• [Exercise goal]
Copy the material below, from the line containing "Apakah tersedia penitipan" through the line containing "Bagaimana cara memilih", including both of those lines.

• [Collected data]

○ ○ ○ ○

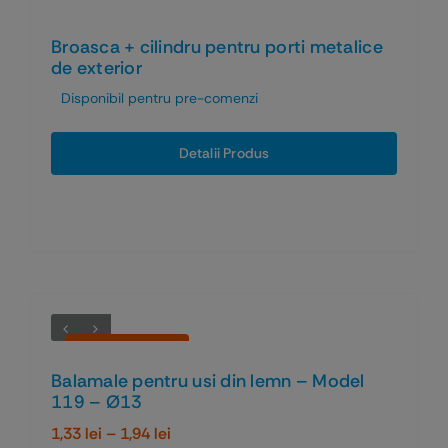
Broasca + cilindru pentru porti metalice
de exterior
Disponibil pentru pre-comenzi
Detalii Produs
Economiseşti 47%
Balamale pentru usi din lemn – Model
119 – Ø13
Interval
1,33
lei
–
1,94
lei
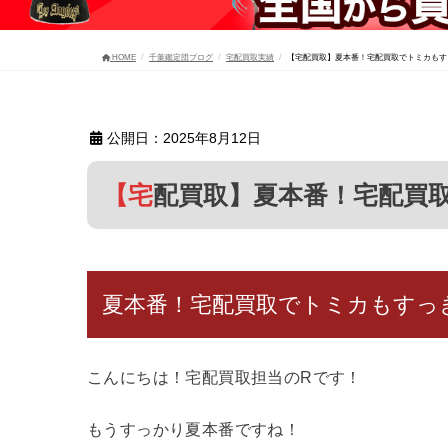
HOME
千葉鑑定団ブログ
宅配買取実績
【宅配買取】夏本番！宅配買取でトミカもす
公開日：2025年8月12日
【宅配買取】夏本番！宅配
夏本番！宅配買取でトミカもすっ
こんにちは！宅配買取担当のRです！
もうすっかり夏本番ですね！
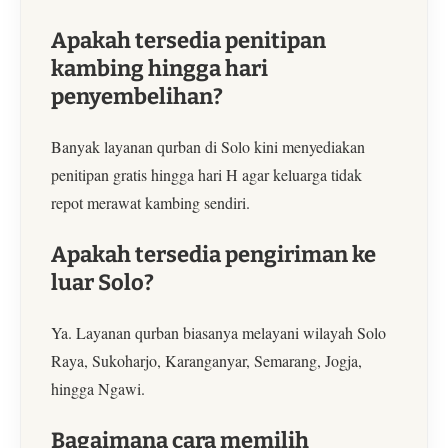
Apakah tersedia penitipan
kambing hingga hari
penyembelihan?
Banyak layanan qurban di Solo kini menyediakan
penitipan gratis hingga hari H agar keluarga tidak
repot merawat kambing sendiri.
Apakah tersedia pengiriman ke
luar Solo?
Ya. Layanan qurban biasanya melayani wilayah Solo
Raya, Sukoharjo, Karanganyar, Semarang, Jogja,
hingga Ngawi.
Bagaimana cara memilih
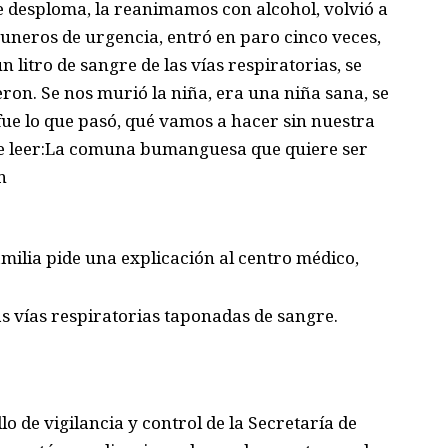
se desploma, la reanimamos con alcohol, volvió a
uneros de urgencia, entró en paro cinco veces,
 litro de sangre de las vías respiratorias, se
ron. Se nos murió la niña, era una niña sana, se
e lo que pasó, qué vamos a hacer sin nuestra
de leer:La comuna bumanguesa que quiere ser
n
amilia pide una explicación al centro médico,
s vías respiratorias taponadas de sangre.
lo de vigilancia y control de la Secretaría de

○ ○ ○ ○

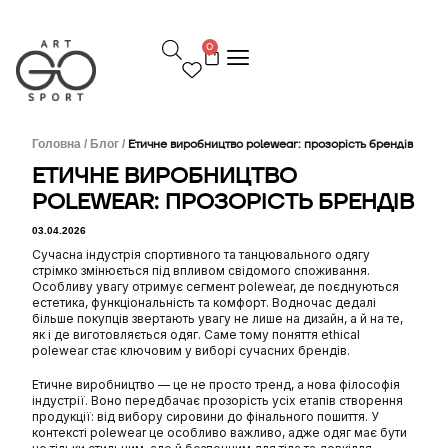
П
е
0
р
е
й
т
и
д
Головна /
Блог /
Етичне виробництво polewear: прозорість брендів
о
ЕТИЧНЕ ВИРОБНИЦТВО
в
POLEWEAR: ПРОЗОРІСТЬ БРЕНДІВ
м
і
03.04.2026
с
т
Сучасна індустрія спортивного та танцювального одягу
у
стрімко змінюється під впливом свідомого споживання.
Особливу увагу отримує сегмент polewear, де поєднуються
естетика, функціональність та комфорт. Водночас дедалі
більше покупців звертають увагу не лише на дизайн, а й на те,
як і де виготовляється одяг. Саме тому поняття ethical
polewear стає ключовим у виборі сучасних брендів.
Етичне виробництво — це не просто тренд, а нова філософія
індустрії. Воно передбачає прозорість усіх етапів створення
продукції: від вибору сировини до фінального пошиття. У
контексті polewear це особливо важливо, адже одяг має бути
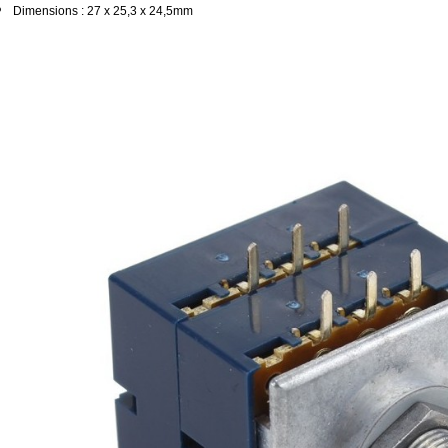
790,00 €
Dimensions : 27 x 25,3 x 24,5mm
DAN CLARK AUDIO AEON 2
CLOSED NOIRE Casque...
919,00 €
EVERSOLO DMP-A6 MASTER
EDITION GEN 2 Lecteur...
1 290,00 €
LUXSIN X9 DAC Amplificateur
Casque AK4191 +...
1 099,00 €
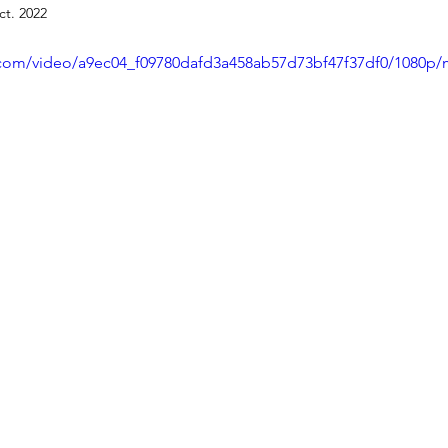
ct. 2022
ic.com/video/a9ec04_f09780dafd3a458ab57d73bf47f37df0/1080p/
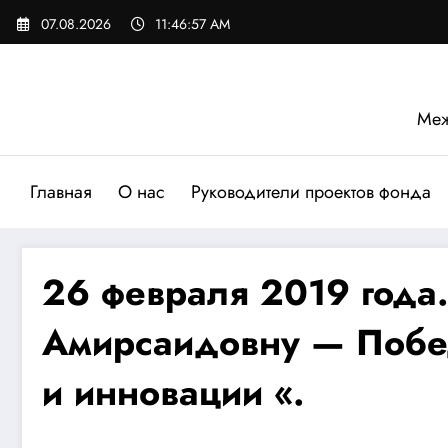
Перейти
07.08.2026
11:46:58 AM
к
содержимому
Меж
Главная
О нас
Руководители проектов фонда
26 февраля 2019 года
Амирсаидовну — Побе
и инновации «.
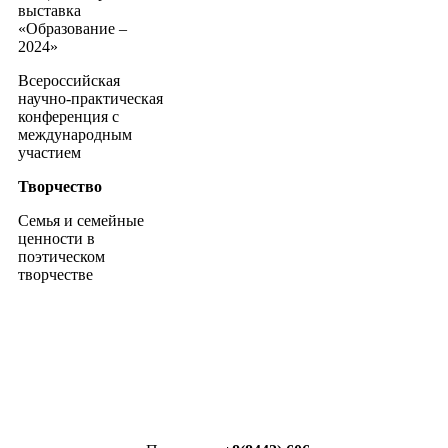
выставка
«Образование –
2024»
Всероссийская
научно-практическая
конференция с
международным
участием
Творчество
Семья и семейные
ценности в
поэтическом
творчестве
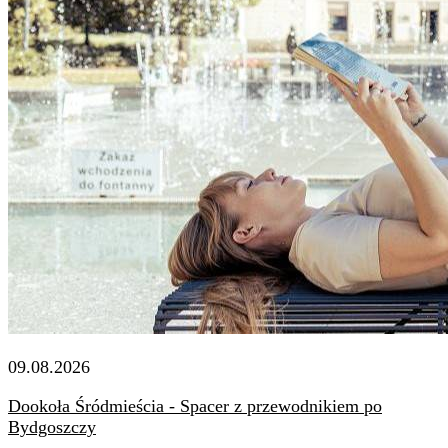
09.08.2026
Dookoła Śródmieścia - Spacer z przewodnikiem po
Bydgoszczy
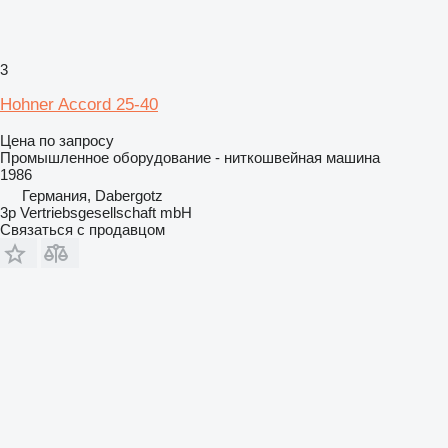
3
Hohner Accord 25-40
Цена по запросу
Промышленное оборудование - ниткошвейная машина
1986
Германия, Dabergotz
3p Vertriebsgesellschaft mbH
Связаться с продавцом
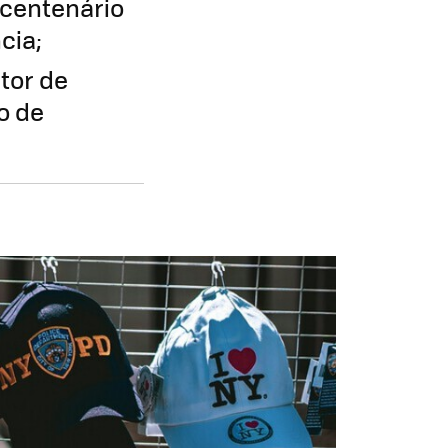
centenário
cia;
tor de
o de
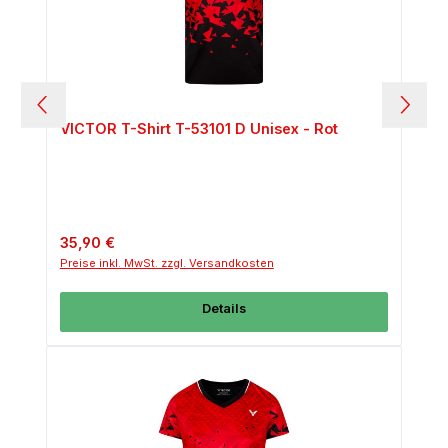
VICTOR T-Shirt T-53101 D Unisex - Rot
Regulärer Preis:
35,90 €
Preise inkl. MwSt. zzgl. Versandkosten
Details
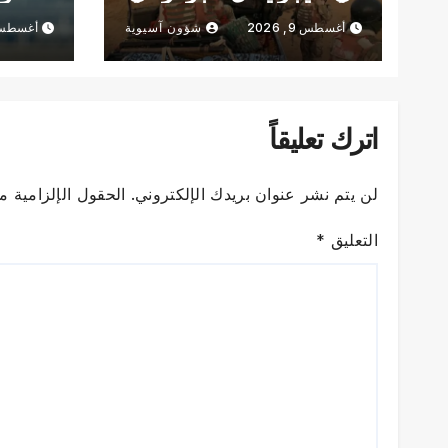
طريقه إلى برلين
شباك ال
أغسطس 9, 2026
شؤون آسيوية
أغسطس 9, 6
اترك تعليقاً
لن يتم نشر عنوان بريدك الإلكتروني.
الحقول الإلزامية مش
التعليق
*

○ ○ ○ ○

• [Task solution]
Apakah tersedia penitipan
kambing hingga hari
penyembelihan?
Banyak layanan qurban di Solo kini menyediakan
penitipan gratis hingga hari H agar keluarga tidak
repot merawat kambing sendiri.
Apakah tersedia pengiriman ke
luar Solo?
Ya. Layanan qurban biasanya melayani wilayah Solo
Raya, Sukoharjo, Karanganyar, Semarang, Jogja,
hingga Ngawi.
Bagaimana cara memilih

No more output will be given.